– Что так рано? – спросил он.

– Лифчик у меня сохнет, – сказала она, и он понял, что она улыбается. – Рассветет – мужики смеяться начнут: что, мол, за сигнал поднят на Ивановом катере?

Она чуть коснулась рукой его лба, и он с сожалением отпустил ее. Он всегда отпускал ее с сожалением: слишком уж коротки были летние ночи.

Утром, пока Еленка готовила завтрак, он достал из носового трюма пять больших лещей: он сам наловил их, сам солил, сам коптил на можжевельнике так, что кожа их даже в сумерки светилась теплым золотистым светом.

– Никифоровой, – сказал он, поймав удивленный взгляд Еленки. – Скажу, что Федорова доля осталась.

– А Сашку?

Иван помолчал, нахмурился. Буркнул под нос:

– Обойдется Сашок без рыбки.

Они позавтракали вчерашней ухой, напились чаю и сошли на берег. Еленка свернула наверх, к больнице, а Иван, зажав под мышкой пакет с лещами, похромал вдоль причалов, здороваясь с каждым встречным.

Дом Никифоровых стоял с края берегового порядка. Федор поставил его прошлым летом, получив за два года стажировочные и взяв ссуду в конторе. Иван все время думал об этой ссуде, но надеялся, что теперь начальство либо скостит долг Никифорову, либо, на худой конец, растянет его на много лет…

Он хорошо знал этот дом: Федор часто приглашал капитана то на дочкины именины, то на рождение сына. Иван покупал тогда бутылку водки, а Еленка надевала синее шерстяное платье. Хорошие это были вечера…

Он толкнул тяжелую дверь и вошел в дом. За дощатой перегородкой, отделявшей жилую комнату от маленькой прихожей, слышался громкий обиженный плач.

– Паша!.. – окликнул Иван.

Плач стал сильнее, но ответа не последовало.

– Есть кто живой? – спросил Иван, все еще не решаясь без приглашения идти в комнату.

– Я живой, – недовольно ответил мальчишеский голос, и на русской печи задвигалось что-то похожее на худой, обтянутый штанами зад. Зад этот, вильнув, попятился к приступочке, и Иван наконец разглядел Вовку – старшего отпрыска Никифорова рода.

– Здравствуй, дядя Иван, – степенно сказал Вовка, подавая левую руку, так как в правой он держал шерстяные, домашней вязки женские чулки.

– Чего Оленька кричит?

– Развивается. – Вовка сел на пол и стал надевать чулки на худые исцарапанные ноги. – Может, артисткой будет: орет больно здорово.

Чулки были велики, но Вовка не обращал на это внимания, деловито прикручивая их к тощим икрам специально припасенными веревочками.

Поняв, что толку от Вовки не добьешься, Иван аккуратно вытер ноги о половичок и прошел в комнату.

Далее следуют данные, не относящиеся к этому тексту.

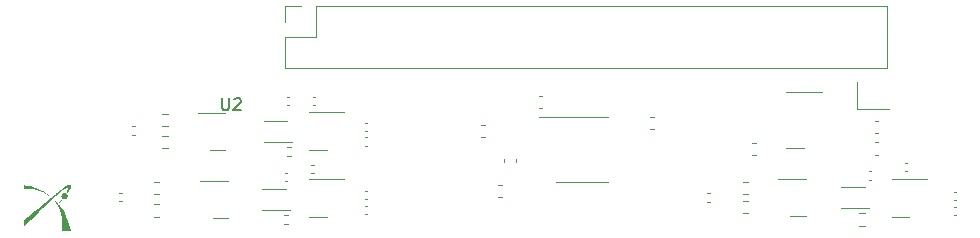
<source format=gbr>
%TF.GenerationSoftware,KiCad,Pcbnew,7.0.8*%
%TF.CreationDate,2024-02-04T14:44:40+01:00*%
%TF.ProjectId,HatV2,48617456-322e-46b6-9963-61645f706362,V2*%
%TF.SameCoordinates,PX5faea10PY6c663e8*%
%TF.FileFunction,Legend,Top*%
%TF.FilePolarity,Positive*%
%FSLAX46Y46*%
G04 Gerber Fmt 4.6, Leading zero omitted, Abs format (unit mm)*
G04 Created by KiCad (PCBNEW 7.0.8) date 2024-02-04 14:44:40*
%MOMM*%
%LPD*%
G01*
G04 APERTURE LIST*
%ADD10C,0.150000*%
%ADD11C,0.120000*%
%ADD12C,0.100000*%
G04 APERTURE END LIST*
D10*
X19738095Y11945181D02*
X19738095Y11135658D01*
X19738095Y11135658D02*
X19785714Y11040420D01*
X19785714Y11040420D02*
X19833333Y10992800D01*
X19833333Y10992800D02*
X19928571Y10945181D01*
X19928571Y10945181D02*
X20119047Y10945181D01*
X20119047Y10945181D02*
X20214285Y10992800D01*
X20214285Y10992800D02*
X20261904Y11040420D01*
X20261904Y11040420D02*
X20309523Y11135658D01*
X20309523Y11135658D02*
X20309523Y11945181D01*
X20738095Y11849943D02*
X20785714Y11897562D01*
X20785714Y11897562D02*
X20880952Y11945181D01*
X20880952Y11945181D02*
X21119047Y11945181D01*
X21119047Y11945181D02*
X21214285Y11897562D01*
X21214285Y11897562D02*
X21261904Y11849943D01*
X21261904Y11849943D02*
X21309523Y11754705D01*
X21309523Y11754705D02*
X21309523Y11659467D01*
X21309523Y11659467D02*
X21261904Y11516610D01*
X21261904Y11516610D02*
X20690476Y10945181D01*
X20690476Y10945181D02*
X21309523Y10945181D01*
%TO.C,G\u002A\u002A\u002A*%
G36*
X5655158Y3262016D02*
G01*
X5701710Y3214644D01*
X5754027Y3158074D01*
X5810342Y3094381D01*
X5868882Y3025640D01*
X5927877Y2953926D01*
X5985557Y2881314D01*
X6034782Y2817043D01*
X6175539Y2618680D01*
X6306344Y2411831D01*
X6426757Y2197524D01*
X6536337Y1976785D01*
X6634643Y1750644D01*
X6721234Y1520128D01*
X6795668Y1286264D01*
X6857506Y1050079D01*
X6906305Y812602D01*
X6913896Y768442D01*
X6918942Y738692D01*
X6923526Y712609D01*
X6926960Y694067D01*
X6928045Y688770D01*
X6931462Y673514D01*
X6532759Y673514D01*
X6134055Y673514D01*
X6149008Y762965D01*
X6159083Y825732D01*
X6167371Y883706D01*
X6174031Y939205D01*
X6179223Y994551D01*
X6183105Y1052062D01*
X6185836Y1114058D01*
X6187577Y1182859D01*
X6188487Y1260784D01*
X6188726Y1341399D01*
X6188589Y1417013D01*
X6188134Y1480981D01*
X6187297Y1535220D01*
X6186015Y1581644D01*
X6184227Y1622167D01*
X6181868Y1658703D01*
X6178877Y1693167D01*
X6176414Y1716718D01*
X6151606Y1901552D01*
X6119241Y2076209D01*
X6078957Y2242003D01*
X6030395Y2400249D01*
X5973194Y2552264D01*
X5907897Y2697513D01*
X5857510Y2796669D01*
X5807353Y2886075D01*
X5755149Y2969311D01*
X5698619Y3049952D01*
X5635487Y3131578D01*
X5617574Y3153569D01*
X5553517Y3231461D01*
X5586106Y3264548D01*
X5618695Y3297634D01*
X5655158Y3262016D01*
G37*
G36*
X6892168Y4650676D02*
G01*
X6923631Y4641081D01*
X6945283Y4624164D01*
X6958349Y4599167D01*
X6961916Y4584156D01*
X6963459Y4543511D01*
X6955921Y4493947D01*
X6939649Y4436290D01*
X6914993Y4371366D01*
X6882302Y4300001D01*
X6841923Y4223021D01*
X6794207Y4141251D01*
X6739502Y4055518D01*
X6737185Y4052035D01*
X6713701Y4017019D01*
X6692732Y3986184D01*
X6675435Y3961195D01*
X6662966Y3943718D01*
X6656482Y3935418D01*
X6655891Y3934966D01*
X6649316Y3939022D01*
X6635605Y3949501D01*
X6617806Y3963868D01*
X6598964Y3979591D01*
X6582127Y3994135D01*
X6570342Y4004967D01*
X6566617Y4009207D01*
X6568740Y4016601D01*
X6575808Y4033941D01*
X6586841Y4058971D01*
X6600860Y4089436D01*
X6608147Y4104874D01*
X6639542Y4173931D01*
X6662962Y4232574D01*
X6678482Y4281303D01*
X6686175Y4320618D01*
X6686113Y4351022D01*
X6678370Y4373013D01*
X6663020Y4387094D01*
X6650180Y4391955D01*
X6622272Y4392987D01*
X6585492Y4384649D01*
X6540386Y4367329D01*
X6487501Y4341415D01*
X6427382Y4307296D01*
X6360576Y4265357D01*
X6287628Y4215988D01*
X6209086Y4159576D01*
X6125495Y4096509D01*
X6037401Y4027174D01*
X5945350Y3951960D01*
X5849889Y3871253D01*
X5751564Y3785442D01*
X5650921Y3694915D01*
X5592166Y3640832D01*
X5575664Y3625401D01*
X5549898Y3601151D01*
X5515427Y3568611D01*
X5472807Y3528312D01*
X5422598Y3480784D01*
X5365358Y3426557D01*
X5301645Y3366163D01*
X5232017Y3300131D01*
X5157032Y3228991D01*
X5077249Y3153274D01*
X4993226Y3073510D01*
X4905521Y2990230D01*
X4814693Y2903964D01*
X4721299Y2815242D01*
X4625898Y2724594D01*
X4529048Y2632551D01*
X4431307Y2539644D01*
X4333234Y2446402D01*
X4235387Y2353355D01*
X4138324Y2261035D01*
X4042603Y2169971D01*
X3948782Y2080694D01*
X3857420Y1993734D01*
X3769076Y1909622D01*
X3684306Y1828887D01*
X3603670Y1752061D01*
X3527725Y1679673D01*
X3506556Y1659488D01*
X3436358Y1592575D01*
X3368850Y1528275D01*
X3304688Y1467210D01*
X3244529Y1410002D01*
X3189027Y1357273D01*
X3138838Y1309645D01*
X3094617Y1267738D01*
X3057021Y1232176D01*
X3026704Y1203579D01*
X3004322Y1182570D01*
X2990530Y1169769D01*
X2986042Y1165802D01*
X2983851Y1167830D01*
X2982075Y1177505D01*
X2980684Y1195744D01*
X2979649Y1223467D01*
X2978940Y1261592D01*
X2978528Y1311038D01*
X2978384Y1372724D01*
X2978397Y1403720D01*
X2978660Y1646525D01*
X3284895Y1897406D01*
X3431809Y2017971D01*
X3588694Y2147118D01*
X3755239Y2284587D01*
X3931131Y2430119D01*
X4116058Y2583455D01*
X4309707Y2744337D01*
X4511767Y2912505D01*
X4721925Y3087700D01*
X4939869Y3269664D01*
X4985462Y3307764D01*
X5104052Y3406845D01*
X5212873Y3497695D01*
X5312533Y3580813D01*
X5403639Y3656698D01*
X5486799Y3725850D01*
X5562619Y3788768D01*
X5631708Y3845953D01*
X5694671Y3897904D01*
X5752118Y3945120D01*
X5804655Y3988102D01*
X5852889Y4027349D01*
X5897429Y4063360D01*
X5938880Y4096636D01*
X5977852Y4127676D01*
X6014950Y4156979D01*
X6050782Y4185046D01*
X6070072Y4200059D01*
X6180862Y4284908D01*
X6282616Y4360287D01*
X6375760Y4426443D01*
X6460718Y4483625D01*
X6537914Y4532078D01*
X6607773Y4572050D01*
X6670719Y4603788D01*
X6727178Y4627538D01*
X6777573Y4643549D01*
X6822330Y4652067D01*
X6849674Y4653706D01*
X6892168Y4650676D01*
G37*
G36*
X6108081Y3315040D02*
G01*
X6123845Y3307999D01*
X6125261Y3307275D01*
X6138526Y3299308D01*
X6141136Y3292760D01*
X6136165Y3285238D01*
X6128900Y3276591D01*
X6114511Y3259357D01*
X6094535Y3235382D01*
X6070511Y3206511D01*
X6043976Y3174592D01*
X6043358Y3173847D01*
X6017283Y3142760D01*
X5994041Y3115611D01*
X5975048Y3094006D01*
X5961718Y3079555D01*
X5955466Y3073863D01*
X5955323Y3073834D01*
X5947687Y3078299D01*
X5936059Y3089086D01*
X5935642Y3089527D01*
X5925357Y3101898D01*
X5920904Y3110073D01*
X5920899Y3110207D01*
X5925101Y3117309D01*
X5936611Y3132543D01*
X5953787Y3153981D01*
X5974986Y3179693D01*
X5998564Y3207751D01*
X6022880Y3236226D01*
X6046289Y3263188D01*
X6067149Y3286709D01*
X6083817Y3304859D01*
X6094650Y3315709D01*
X6097814Y3317934D01*
X6108081Y3315040D01*
G37*
G36*
X6417961Y3924419D02*
G01*
X6441524Y3922716D01*
X6460581Y3918827D01*
X6479655Y3911893D01*
X6498608Y3903271D01*
X6548889Y3872533D01*
X6589896Y3833383D01*
X6621132Y3787601D01*
X6642104Y3736969D01*
X6652314Y3683265D01*
X6651267Y3628272D01*
X6638467Y3573768D01*
X6613419Y3521535D01*
X6607448Y3512329D01*
X6569144Y3466845D01*
X6523352Y3431623D01*
X6483686Y3412249D01*
X6449174Y3402648D01*
X6408962Y3396755D01*
X6368588Y3395013D01*
X6333591Y3397860D01*
X6325141Y3399632D01*
X6287587Y3413209D01*
X6248245Y3434258D01*
X6212587Y3459503D01*
X6190692Y3480174D01*
X6156452Y3528078D01*
X6134103Y3580008D01*
X6123277Y3634188D01*
X6123607Y3688843D01*
X6134727Y3742197D01*
X6156270Y3792473D01*
X6187868Y3837895D01*
X6229156Y3876689D01*
X6278791Y3906623D01*
X6299008Y3915303D01*
X6317487Y3920713D01*
X6338570Y3923595D01*
X6366598Y3924688D01*
X6385368Y3924795D01*
X6417961Y3924419D01*
G37*
G36*
X3000170Y4569319D02*
G01*
X3017271Y4566767D01*
X3042969Y4563238D01*
X3072402Y4559396D01*
X3079842Y4558456D01*
X3311585Y4524255D01*
X3534094Y4480768D01*
X3748381Y4427589D01*
X3955457Y4364317D01*
X4156335Y4290546D01*
X4352026Y4205874D01*
X4543543Y4109897D01*
X4731896Y4002212D01*
X4918099Y3882414D01*
X5099142Y3753115D01*
X5175809Y3695698D01*
X5153751Y3672940D01*
X5139972Y3659526D01*
X5130201Y3651478D01*
X5127938Y3650420D01*
X5121468Y3654422D01*
X5106403Y3665209D01*
X5084845Y3681237D01*
X5058899Y3700957D01*
X5052987Y3705503D01*
X4967099Y3769302D01*
X4882877Y3826728D01*
X4798231Y3878845D01*
X4711073Y3926717D01*
X4619315Y3971408D01*
X4520868Y4013983D01*
X4413643Y4055504D01*
X4295552Y4097036D01*
X4263051Y4107887D01*
X4103515Y4157234D01*
X3945946Y4199257D01*
X3791592Y4233755D01*
X3641702Y4260530D01*
X3497525Y4279378D01*
X3360310Y4290101D01*
X3231307Y4292497D01*
X3138728Y4288567D01*
X3099430Y4285586D01*
X3062995Y4282554D01*
X3032422Y4279742D01*
X3010709Y4277418D01*
X3003561Y4276434D01*
X2978134Y4272220D01*
X2978134Y4422587D01*
X2978134Y4572954D01*
X3000170Y4569319D01*
G37*
D11*
%TO.C,Y1*%
X73515000Y13300000D02*
X73515000Y11000000D01*
X73515000Y11000000D02*
X76215000Y11000000D01*
%TO.C,R6*%
X13922742Y3824537D02*
X14397258Y3824537D01*
X13922742Y4869537D02*
X14397258Y4869537D01*
%TO.C,R4*%
X25291351Y1323718D02*
X24984069Y1323718D01*
X25291351Y2083718D02*
X24984069Y2083718D01*
%TO.C,C2*%
X27410908Y11339136D02*
X27626580Y11339136D01*
X27410908Y12059136D02*
X27626580Y12059136D01*
%TO.C,C12*%
X75011233Y10035000D02*
X75303767Y10035000D01*
X75011233Y9015000D02*
X75303767Y9015000D01*
%TO.C,C16*%
X43421267Y3610000D02*
X43128733Y3610000D01*
X43421267Y4630000D02*
X43128733Y4630000D01*
%TO.C,R5*%
X14397258Y2964537D02*
X13922742Y2964537D01*
X14397258Y1919537D02*
X13922742Y1919537D01*
%TO.C,C9*%
X31818026Y2135001D02*
X32033698Y2135001D01*
X31818026Y2855001D02*
X32033698Y2855001D01*
%TO.C,C6*%
X25244696Y5633076D02*
X25029024Y5633076D01*
X25244696Y4913076D02*
X25029024Y4913076D01*
%TO.C,C23*%
X61040577Y3925679D02*
X60824905Y3925679D01*
X61040577Y3205679D02*
X60824905Y3205679D01*
%TO.C,C1*%
X25426689Y12094241D02*
X25211017Y12094241D01*
X25426689Y11374241D02*
X25211017Y11374241D01*
%TO.C,U7*%
X79425000Y5080000D02*
X76425000Y5080000D01*
X77925000Y1860000D02*
X76425000Y1860000D01*
%TO.C,C20*%
X77517164Y5788029D02*
X77732836Y5788029D01*
X77517164Y6508029D02*
X77732836Y6508029D01*
%TO.C,C7*%
X27284335Y5597071D02*
X27500007Y5597071D01*
X27284335Y6317071D02*
X27500007Y6317071D01*
%TO.C,R2*%
X15144758Y8747500D02*
X14670242Y8747500D01*
X15144758Y7702500D02*
X14670242Y7702500D01*
%TO.C,R1*%
X25555218Y7099469D02*
X25247936Y7099469D01*
X25555218Y7859469D02*
X25247936Y7859469D01*
%TO.C,J5*%
X25081000Y14545000D02*
X76001000Y14545000D01*
X27681000Y19745000D02*
X76001000Y19745000D01*
X25081000Y14545000D02*
X25081000Y17145000D01*
X76001000Y14545000D02*
X76001000Y19745000D01*
X25081000Y17145000D02*
X27681000Y17145000D01*
X27681000Y17145000D02*
X27681000Y19745000D01*
X25081000Y18415000D02*
X25081000Y19745000D01*
X25081000Y19745000D02*
X26411000Y19745000D01*
%TO.C,C13*%
X64916267Y7110000D02*
X64623733Y7110000D01*
X64916267Y8130000D02*
X64623733Y8130000D01*
%TO.C,U1*%
X30075000Y10765000D02*
X27075000Y10765000D01*
X28575000Y7545000D02*
X27075000Y7545000D01*
%TO.C,U2*%
X19352500Y10704923D02*
X20002500Y10704923D01*
X19352500Y7584923D02*
X20002500Y7584923D01*
X19352500Y10704923D02*
X17677500Y10704923D01*
X19352500Y7584923D02*
X18702500Y7584923D01*
%TO.C,C11*%
X75012721Y8205561D02*
X75305255Y8205561D01*
X75012721Y7185561D02*
X75305255Y7185561D01*
%TO.C,C19*%
X74704242Y5761800D02*
X74488570Y5761800D01*
X74704242Y5041800D02*
X74488570Y5041800D01*
%TO.C,C21*%
X81687164Y3332726D02*
X81902836Y3332726D01*
X81687164Y4052726D02*
X81902836Y4052726D01*
%TO.C,R9*%
X63812742Y3805226D02*
X64287258Y3805226D01*
X63812742Y4850226D02*
X64287258Y4850226D01*
%TO.C,C5*%
X12320099Y9574163D02*
X12104427Y9574163D01*
X12320099Y8854163D02*
X12104427Y8854163D01*
%TO.C,C4*%
X31810699Y7914923D02*
X32026371Y7914923D01*
X31810699Y8634923D02*
X32026371Y8634923D01*
%TO.C,R7*%
X74162279Y1167510D02*
X73652831Y1167510D01*
X74162279Y2212510D02*
X73652831Y2212510D01*
%TO.C,U6*%
X50165000Y4885000D02*
X47965000Y4885000D01*
X50165000Y10355000D02*
X52365000Y10355000D01*
X50165000Y10355000D02*
X46565000Y10355000D01*
X50165000Y4885000D02*
X52365000Y4885000D01*
%TO.C,U5*%
X67492500Y7765000D02*
X68992500Y7765000D01*
X70492500Y12465000D02*
X67492500Y12465000D01*
%TO.C,U4*%
X19573994Y4969549D02*
X20223994Y4969549D01*
X19573994Y1849549D02*
X20223994Y1849549D01*
X19573994Y4969549D02*
X17898994Y4969549D01*
X19573994Y1849549D02*
X18923994Y1849549D01*
%TO.C,R3*%
X14670242Y9607500D02*
X15144758Y9607500D01*
X14670242Y10652500D02*
X15144758Y10652500D01*
%TO.C,U8*%
X68498127Y5099853D02*
X69148127Y5099853D01*
X68498127Y1979853D02*
X69148127Y1979853D01*
X68498127Y5099853D02*
X66823127Y5099853D01*
X68498127Y1979853D02*
X67848127Y1979853D01*
%TO.C,C3*%
X31822164Y9135000D02*
X32037836Y9135000D01*
X31822164Y9855000D02*
X32037836Y9855000D01*
%TO.C,C18*%
X43627500Y6513733D02*
X43627500Y6806267D01*
X44647500Y6513733D02*
X44647500Y6806267D01*
%TO.C,U3*%
X30075000Y5080000D02*
X27075000Y5080000D01*
X28575000Y1860000D02*
X27075000Y1860000D01*
%TO.C,C22*%
X81687164Y2062726D02*
X81902836Y2062726D01*
X81687164Y2782726D02*
X81902836Y2782726D01*
%TO.C,C14*%
X55995341Y10393630D02*
X56287875Y10393630D01*
X55995341Y9373630D02*
X56287875Y9373630D01*
D12*
%TO.C,FL2*%
X23132656Y2520000D02*
X25517656Y2520000D01*
X23132656Y4300000D02*
X25162656Y4300000D01*
D11*
%TO.C,C15*%
X41971267Y8690000D02*
X41678733Y8690000D01*
X41971267Y9710000D02*
X41678733Y9710000D01*
D12*
%TO.C,FL1*%
X23236824Y8254923D02*
X25621824Y8254923D01*
X23236824Y10034923D02*
X25266824Y10034923D01*
D11*
%TO.C,C8*%
X31822164Y3405000D02*
X32037836Y3405000D01*
X31822164Y4125000D02*
X32037836Y4125000D01*
D12*
%TO.C,FL3*%
X72096362Y2627737D02*
X74481362Y2627737D01*
X72096362Y4407737D02*
X74126362Y4407737D01*
D11*
%TO.C,R8*%
X64273404Y3237472D02*
X63798888Y3237472D01*
X64273404Y2192472D02*
X63798888Y2192472D01*
%TO.C,C17*%
X46823767Y11108075D02*
X46531233Y11108075D01*
X46823767Y12128075D02*
X46531233Y12128075D01*
%TO.C,C10*%
X11243875Y3937776D02*
X11028203Y3937776D01*
X11243875Y3217776D02*
X11028203Y3217776D01*
%TD*%
M02*

</source>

В углу на неприбранной кровати кричал ребенок, приваленный подушкой. Увидев Ивана, ребенок сразу перестал орать и улыбнулся, показав два крохотных зуба.

– Ну что, Ольга, орешь? – спросил Иван, снимая с нее подушку. – Мокрая небось?

Он развернул девочку, переменил простынку и вновь уложил Ольгу на место. Девочка пускала пузыри и улыбалась, крепко держа Ивана за палец.

– Она кормлена? – спросил Иван.

– Кормлена, – сказал Вовка. – Бабка кашу варила.

Остатки каши были разбросаны по столу. Там же стоял чугунок, грязные тарелки и хлеб.

– А где бабка?

– В церкви. Пошли они с дедом в церковь и Надьку с собой увели.

– А мать?

– В больнице. Еще не рассвело – побежала. Все равно к папке не пустят, чего бежать?

Вовка вошел в комнату. Кроме бабкиных шерстяных чулок на нем были надеты тяжелые башмаки.

– Ты чего это в чулки вырядился?

– Это теперь не чулки, – сказал Вовка, любуясь собой в зеркало, подвешенное на стене. – Это теперь гетры, дядя Иван. Гетры – футбольная форма.

Иван посмотрел на него, сказал серьезно:

– Плохо с отцом-то, Вова.

– А чего плохо-то? Чай, не утонул: отлежится.